Whats up?
Drunk as a mother trucker with panties on her thumbnail..laying thee down
Stay up. I'm coming home in a little
Ill try..hurry!!!! Thine hour awaits you
he invited me to an all week drinking party at his house. apparently he knows the key to my heart is booze shaped.
i hate that you can chart my weight gain through my facebook pictures.
I think I ordered pizza when I got home. The email said the delivery time was noon today. So if that shit shows up I am the most amazing drunk on the planet.
Somewhere in the night I send my Dad a text stating "YOU failed as a parent"
I'm going to tattoo a maze on my back for the next fucker that tries to blow early ....
You called my nipples compassionate. What does that even mean?
My brother slept till 4, bought a sword, got drunk and sharpened said sword. I went to corporate compliance training. Life is not fair.
and if planning a fake elopement keeps me from fucking strangers and doing drugs, i think it's good for me
Is posting a pic on insta of my previously dyed blue pubes socially acceptable?
I just chugged whiskey at 7 AM because going to breakfasts at Brendas doesnt seem right if Im not real drunk. I feel like when Brenda takes my order she can tell Im drunk and will take care of me.

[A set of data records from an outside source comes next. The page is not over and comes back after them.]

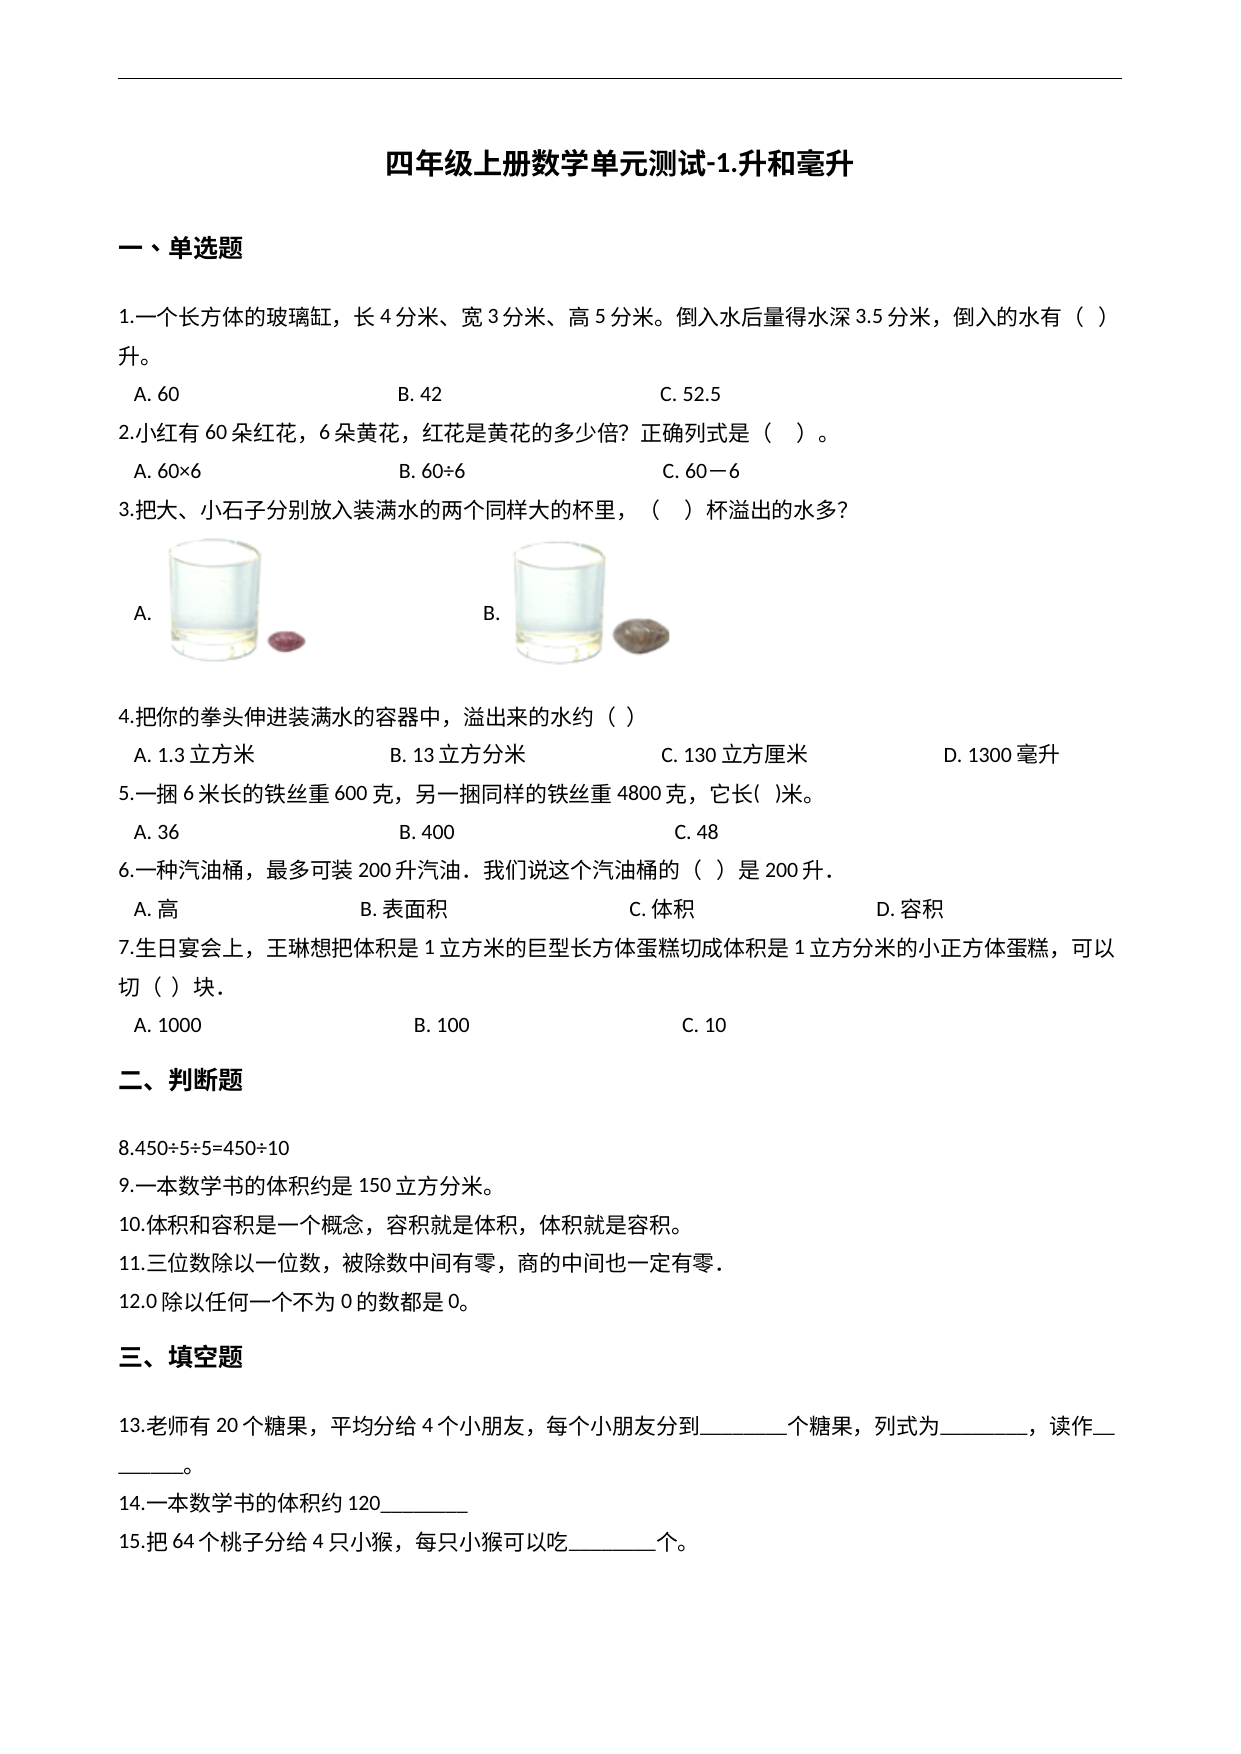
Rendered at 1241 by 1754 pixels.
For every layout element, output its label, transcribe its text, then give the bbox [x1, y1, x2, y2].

text 13.老师有20个糖果，平均分给4个小朋友，每个小朋友分到________个糖果，列式为________，读作________。 [118, 1408, 1122, 1480]
text 1.一个长方体的玻璃缸，长4分米、宽3分米、高5分米。倒入水后量得水深3.5分米，倒入的水有（ ）升。 [118, 300, 1122, 371]
text 4.把你的拳头伸进装满水的容器中，溢出来的水约（ ） [118, 699, 1122, 732]
text 6.一种汽油桶，最多可装200升汽油．我们说这个汽油桶的（ ）是200升． [118, 853, 1122, 886]
text 10.体积和容积是一个概念，容积就是体积，体积就是容积。 [118, 1207, 1122, 1240]
text 11.三位数除以一位数，被除数中间有零，商的中间也一定有零． [118, 1246, 1122, 1278]
text A. B. [134, 531, 1122, 694]
text 7.生日宴会上，王琳想把体积是1立方米的巨型长方体蛋糕切成体积是1立方分米的小正方体蛋糕，可以切（ ）块． [118, 931, 1122, 1002]
text A. 高 B. 表面积 C. 体积 D. 容积 [134, 892, 1122, 924]
text 5.一捆6米长的铁丝重600克，另一捆同样的铁丝重4800克，它长( )米。 [118, 776, 1122, 809]
text 8.450÷5÷5=450÷10 [118, 1131, 1122, 1163]
text 二、判断题 [118, 1046, 1122, 1111]
text A. 60×6 B. 60÷6 C. 60－6 [134, 454, 1122, 486]
text 三、填空题 [118, 1323, 1122, 1388]
text 12.0除以任何一个不为0的数都是0。 [118, 1285, 1122, 1317]
text 四年级上册数学单元测试-1.升和毫升 [118, 129, 1122, 194]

It's whatever. Titanic is about to be on and we have wine, which is basically crying juice. Leo, Kate, and I will be having a lovely, pants free evening.
According to the boxer briefs I found on the couch when I got home, I take it your date went well??
The bar tender had his entire hand down your asscrack.
I forgot about that. I was in MULTIPLE dimensions.
My Dachshund waddled into the room carrying a rolled-up pad in her mouth with period blood. This day is clearly off to a good start.